The replacement of the previous term “payment” with “exchange” clearly widens the scope of the definition to bring tokens into play, and would therefore cover any coin or token issued through an ICO.
MLD5 defines virtual currency exchange platforms as “providers engaged in exchange services between virtual currencies and fiat currencies”. A fiat currency is a currency that a government has declared to be a form of legal tender often issued by central banks or public authorities, but is not backed by a physical commodity such as gold (e.g. US dollars).
On a literal reading, while MLD5 does not consider virtual currency exchange platforms that only offer pairs of coins or tokens (i.e. crypto-to crypto exchange services) to fall within the scope of MLD5, the changes in these definitions can only be the start of more regulation.
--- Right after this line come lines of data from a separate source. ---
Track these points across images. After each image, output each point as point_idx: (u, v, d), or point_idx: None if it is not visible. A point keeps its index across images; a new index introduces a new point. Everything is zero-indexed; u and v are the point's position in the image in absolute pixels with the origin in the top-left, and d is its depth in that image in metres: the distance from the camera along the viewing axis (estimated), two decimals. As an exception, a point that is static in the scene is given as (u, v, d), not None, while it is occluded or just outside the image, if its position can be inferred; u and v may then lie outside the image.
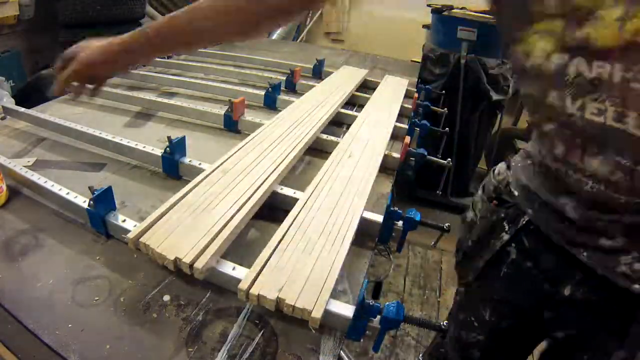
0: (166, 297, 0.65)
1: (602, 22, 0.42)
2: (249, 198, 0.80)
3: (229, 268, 0.66)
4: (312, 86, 1.57)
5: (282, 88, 1.58)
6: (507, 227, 0.71)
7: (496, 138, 2.81)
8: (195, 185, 0.81)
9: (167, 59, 2.16)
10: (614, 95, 0.44)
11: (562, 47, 0.47)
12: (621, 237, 0.53)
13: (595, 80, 0.45)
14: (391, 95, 1.56)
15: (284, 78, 1.66)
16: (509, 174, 0.73)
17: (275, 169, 0.91)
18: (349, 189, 0.88)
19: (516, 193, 0.69)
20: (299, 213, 0.78)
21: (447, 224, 0.92)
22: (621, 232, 0.53)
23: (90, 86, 0.84)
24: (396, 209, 0.83)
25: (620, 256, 0.54)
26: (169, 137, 0.94)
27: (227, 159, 0.92)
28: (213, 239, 0.67)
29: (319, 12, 4.14)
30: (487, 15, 2.18)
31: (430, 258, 2.36)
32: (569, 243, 0.60)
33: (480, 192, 0.81)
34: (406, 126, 1.32)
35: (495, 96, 2.32)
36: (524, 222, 0.68)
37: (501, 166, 0.77)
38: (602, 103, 0.45)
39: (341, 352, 0.61)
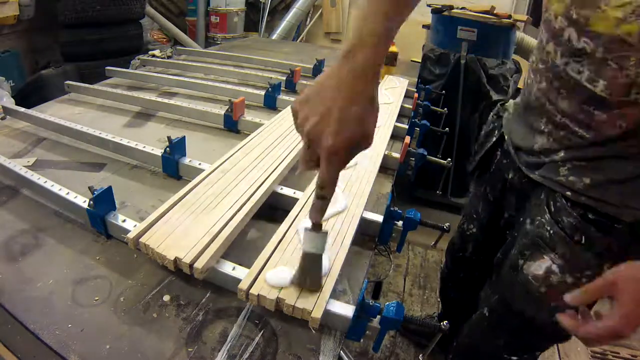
0: (166, 297, 0.65)
1: (603, 14, 0.57)
2: (249, 198, 0.80)
3: (229, 268, 0.66)
4: (312, 86, 1.57)
5: (282, 88, 1.58)
6: (496, 132, 0.98)
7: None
8: (195, 186, 0.81)
9: (167, 59, 2.16)
10: (593, 65, 0.61)
11: (565, 14, 0.63)
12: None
13: (581, 50, 0.62)
14: (391, 95, 1.56)
15: (284, 78, 1.66)
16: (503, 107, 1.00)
17: (275, 169, 0.91)
18: (349, 189, 0.88)
19: (504, 115, 0.96)
20: (299, 213, 0.78)
21: (447, 224, 0.92)
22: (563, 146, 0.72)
23: None
24: (396, 209, 0.83)
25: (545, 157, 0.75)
26: (169, 137, 0.94)
27: (227, 159, 0.92)
28: (213, 239, 0.67)
29: (319, 12, 4.15)
30: (487, 15, 2.18)
31: (430, 258, 2.36)
32: (516, 147, 0.85)
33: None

EU Member States have until 10 January 2020 to implement MLD5 into national law (i.e. after the UK intends to leave the EU, but during the proposed Brexit implementation period which may run until 31 December 2020). While it remains to be seen how the UK will choose to comply with MLD5 after Brexit, given the UK’s commitment to anti-money laundering and counter terrorist financing, it is likely that it will implement terms at least similar to MLD5 (and perhaps even before the implementation date).
So to sum that up…
Cryptocurrency is here to stay (for the moment, anyway). Anyone considering creating a game which involves crypto-currency or tokens which are transferable and if chance is present, could be caught by gambling legislation.